Schweizer bevorzugen einheimische Grill-Güggeli: Ausländer beissen sich die Zähne aus

By Ulrich Rotzinger

Kentucky Fried Chicken kommt in die Schweiz. Erneut. Zwei Mal scheiterte die Güggeli-Eroberung der Schweiz bereits. Auch andere ausländische Poulet-Brätler taten sich bisher schwer.

Ausländische Güggeli-Ketten konnten sich bislang in der Schweiz nie lange halten. Zum Beispiel: Die Wienerwald-Imbisse. Die Kult-Restaurants von „Hendl-König» Friedrich Jahn (†74) waren schon Anfang der 80er-Jahre am Ende.
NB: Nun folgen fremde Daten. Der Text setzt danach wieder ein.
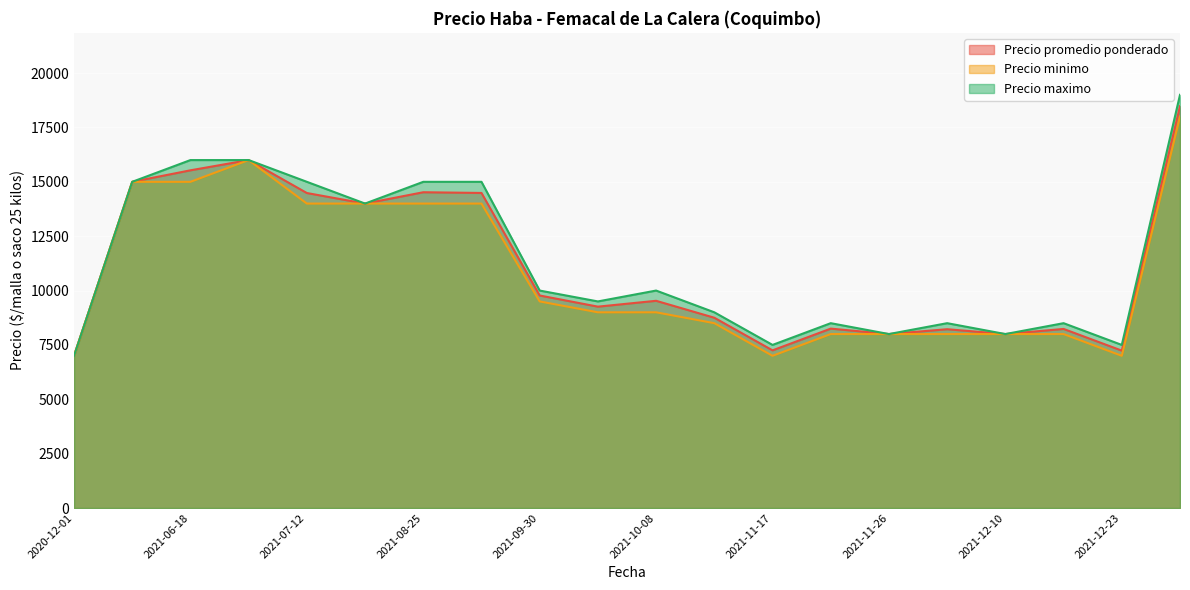

Which has a higher value, 2021-07-26 or 2021-08-25?

2021-08-25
Das Restaurant Huhniversum in Basel schloss kurz nach der Eröffnung im 2011 wieder.

Selbst die berühmt-berüchtigte US-Kette Kentucky Fried Chicken (KFC) scheiterte vor Jahrzehnten zweimal in der Schweiz, nimmt aber nun im Dezember ihren dritten Anlauf, wie BLICK gestern berichtete.
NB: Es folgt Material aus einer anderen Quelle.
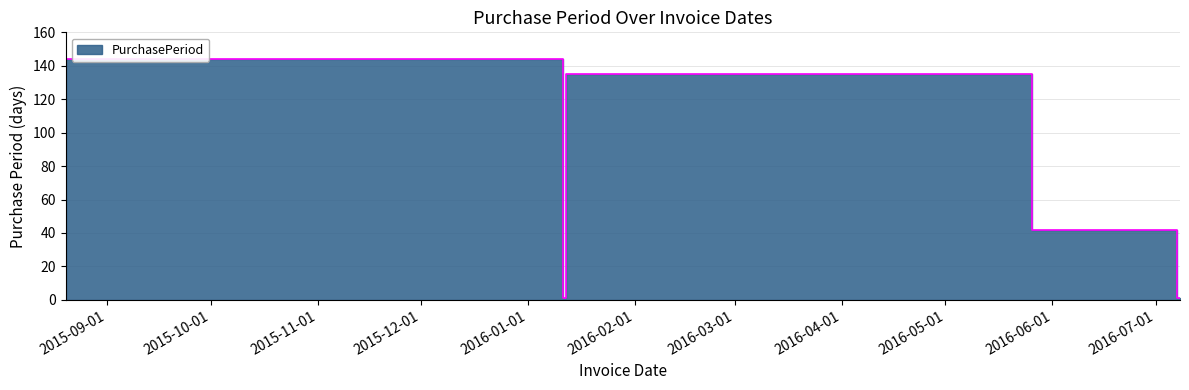

What is the average value?

61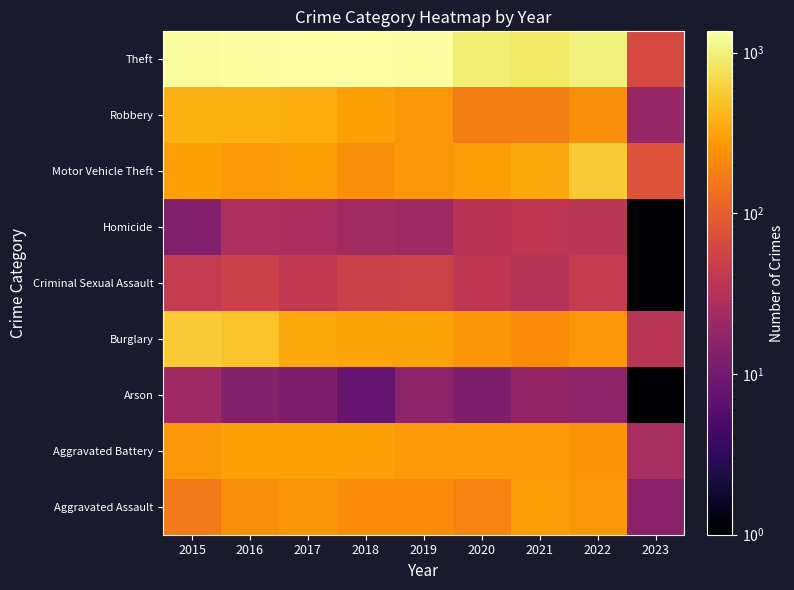

At which category is the sum across all series the highest?

2016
Den Braten schon gerochen hat die Migros, die bei ihrer Fast-Food-Kette Chickeria die Expansion vorantreibt. Zu den aktuell 13 Filialen sollen zwei weitere noch dieses Jahr hinzukommen. Laut „Landbote» wuchs der Chickeria-Umsatz im Jahr 2016 um 123 Prozent.

Rollende Güggeli gefragt

Einen zweiten Frühling dank des Poulet-Booms erleben rollende Poulet-Verkäufer. Zum Beispiel der Strassengrillwagen-Pionier Natura Güggeli (seit 1998 am Start) mit 30 selbständigen Poulet-Grilleuren in 20 Kantonen und rund 160 Standorten. Er verkauft Schweizer Poulets der Frifag Märwil AG aus Affeltrangen TG, ein Lieferant der Migros.
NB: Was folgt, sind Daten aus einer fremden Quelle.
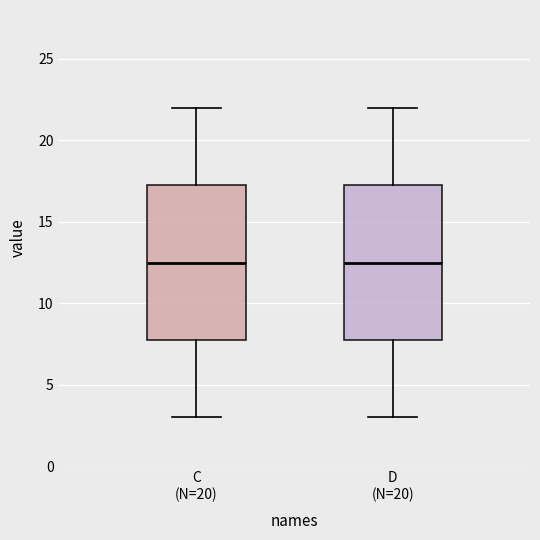

Where is the lower edge of the box for D (N=20) on the y-axis? The values are not printed on the chart, so give them approximately, as read against the axis.

8.0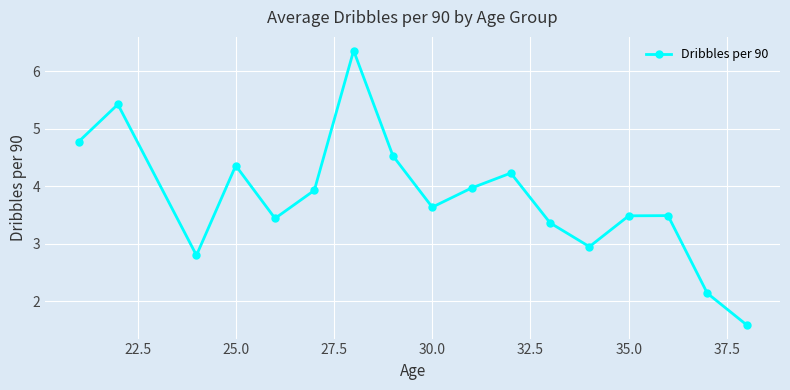

What is the greatest value displayed?

6.4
Vor fast zwanzig Jahren startete ebenfalls der rollende Güggeli-Express mit einer „täglich wachsenden Stammkundschaft», wie es auf der Website heisst. Ein ganzes Schweizer Grill-Güggeli kostet 18.80 Franken. So viel verlangt auch Max Poulet für das Grillgüggeli – mit 20 Grillwagen in vielen Regionen der Schweiz unterwegs. Beliefert wird dieser rollende Imbiss von der Coop Tochter Bell.